Mittlerweile sind im Original sieben Titel um und mit Matthew Corbett erschienen, die Reihe hat Kult-Status erreicht Umso mehr ist es zu begrüßen, dass Luzifer den Zyklus nicht nur nach Deutschland holt, sondern das Werk auch in einer gediegenen Hardcover-Ausgabe mit sehr stimmigen Titelbildern präsentiert. Wurden zu Beginn der Edition zwei der Romane ihres Umfangs wegen in jeweils zwei deutschsprachige Bände gesplittet, liegt vorliegendes Werk komplett in einem Band vor.
Und der Leser darf sich auf eine wahre Achterbahnfahrt voller Spannung, Geheimnisse und Intrigen gefasst machen. Mit vielen Hinweisen auf die vorhergehenden Bände, die man fast schon gelesen haben sollte um alle Anspielungen und Verweise zu verstehen, gespickt bietet sich der Plot temporeich und unheimlich spannend an.
Durch die Verlagerung der Handlung von der Ostküste Amerikas in die Karibik erhält der Autor die willkommene Gelegenheit, Windjammer-Romantik ebenso einzubauen, wie eine malerisch gelegene Insel voller Geheimnisse, eine versunkenen Stadt und ein hochherrschaftlichen Anwesens als Kulisse zu nutzen.
In diese platziert er nicht nur das Mastermind hinter dem Verbrecher-Syndikat, dessen Geheimnisse, wie dieser zu dem wurde, der er ist gelüftet werden, sondern über dessen Pläne und Organisation wir mehr erfahren.
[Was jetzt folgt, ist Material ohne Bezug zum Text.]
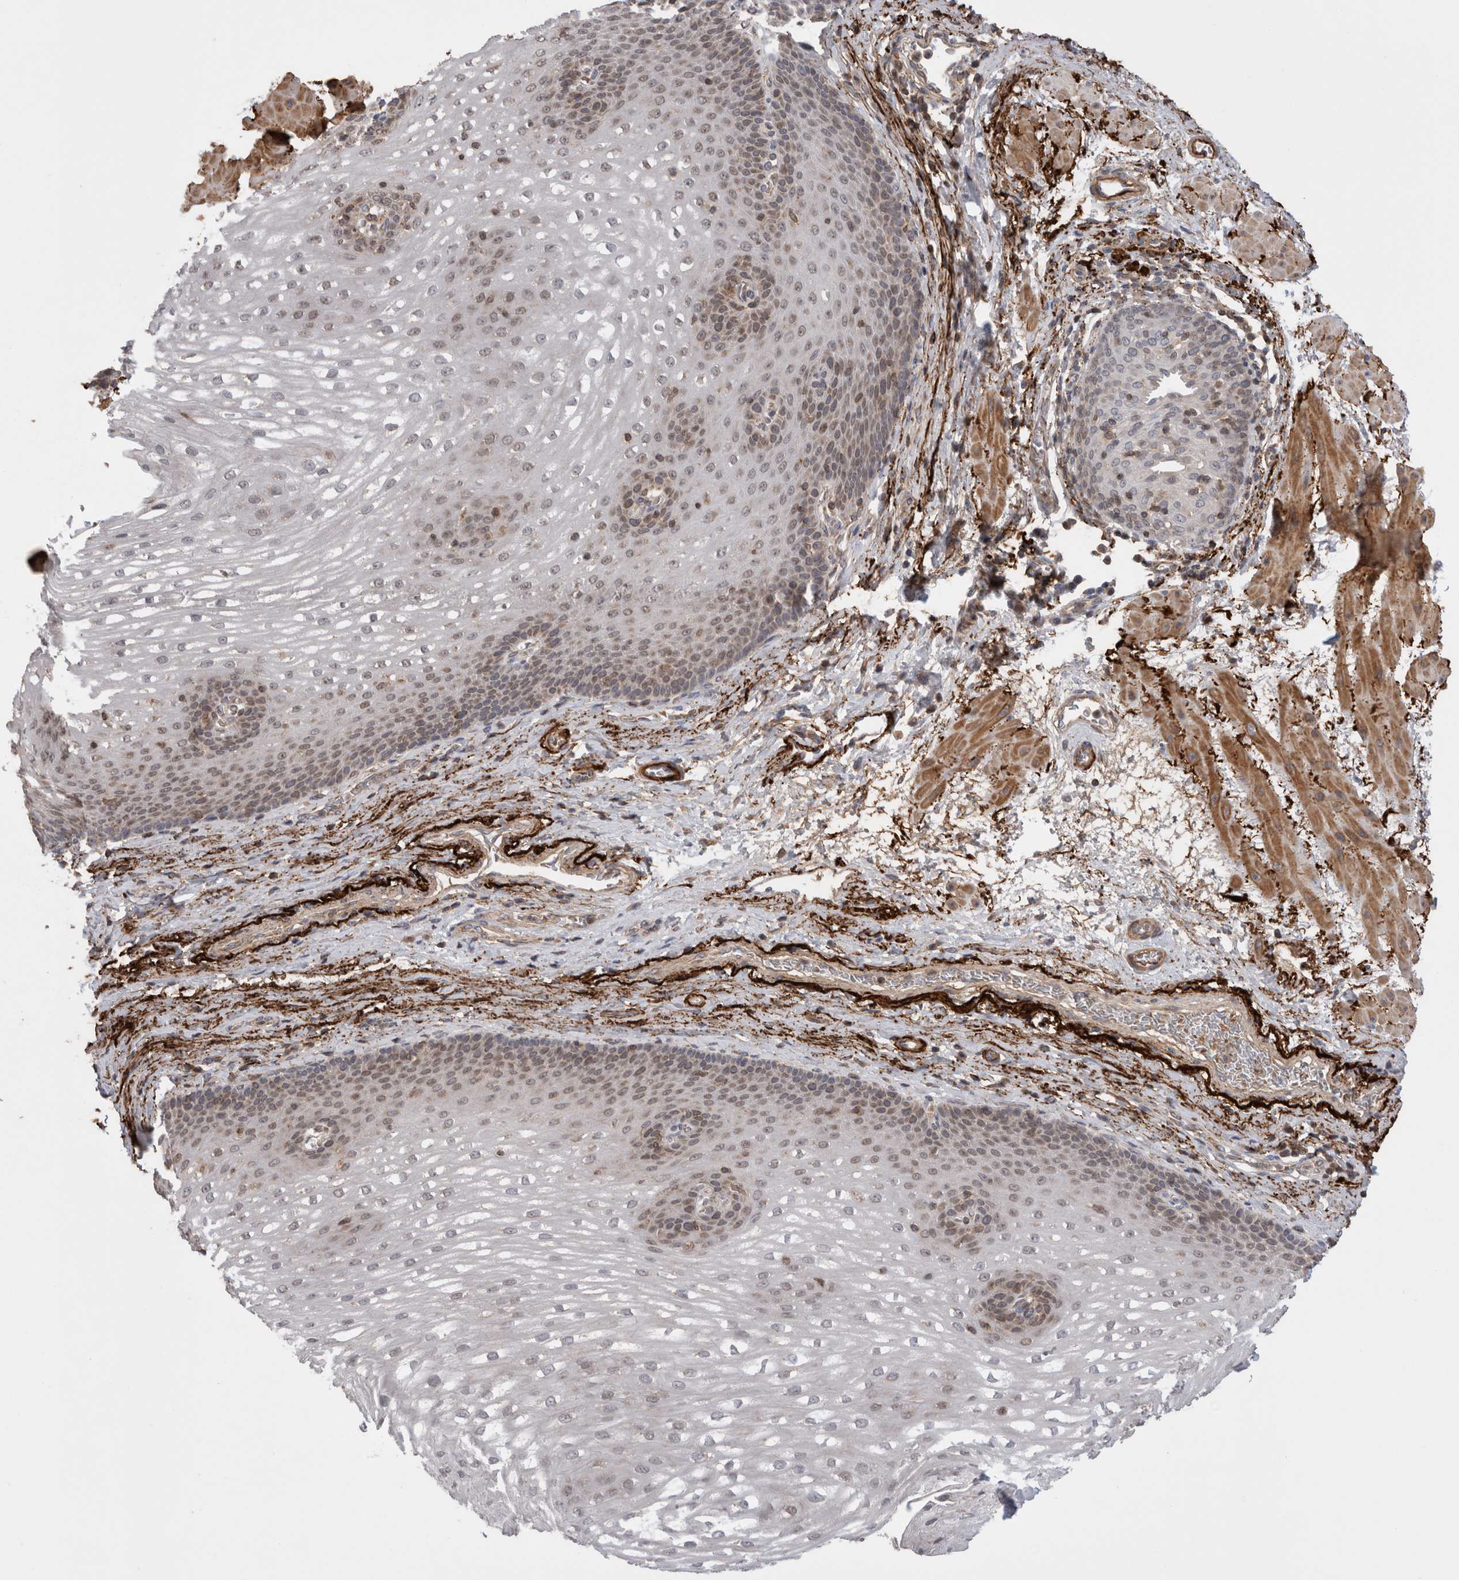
{"staining": {"intensity": "weak", "quantity": "25%-75%", "location": "cytoplasmic/membranous"}, "tissue": "esophagus", "cell_type": "Squamous epithelial cells", "image_type": "normal", "snomed": [{"axis": "morphology", "description": "Normal tissue, NOS"}, {"axis": "topography", "description": "Esophagus"}], "caption": "Esophagus stained with immunohistochemistry (IHC) shows weak cytoplasmic/membranous positivity in approximately 25%-75% of squamous epithelial cells.", "gene": "DARS2", "patient": {"sex": "male", "age": 48}}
Der Roman lebt dabei von den skurrilen Figuren, die so manches Mal an Gestalten aus einem Roman von Charles Dickens erinnern. Wir finden dabei Figuren, die wir erwarten können: ein indischer Mörder mit großem, gezackten Messer, oder Zwillingsbrüder, die ebenso blutrünstig wie mitleidlos ihrem Hobby, andere Menschen vom Leben in den Tod zu befördern, nachgehen.
Daneben aber erwarten uns Verbrecher, die durchaus interessant, ja fast schon sympathisch wirken. Etwa eine Fälscherin, ein Arzt, der von seinen eigenen Mitteln zu sehr angetan ist und ein Finanzjongleur der ein leidenschaftlicher Literaturkenner ist - sie alle sind vielschichtig und lebendig gezeichnet.
Dass der Roman ein wenig braucht, um richtig in Fahrt zu kommen sei angemerkt. Wer aber die ersten rund 100 Seiten hinter sich gebracht hat, der stößt auf einen Plot der fasziniert, in dem die Ereignisse spannend ablaufen, jede Menge Dramatik und markante Figuren auf einen wartet und der bestens unterhält.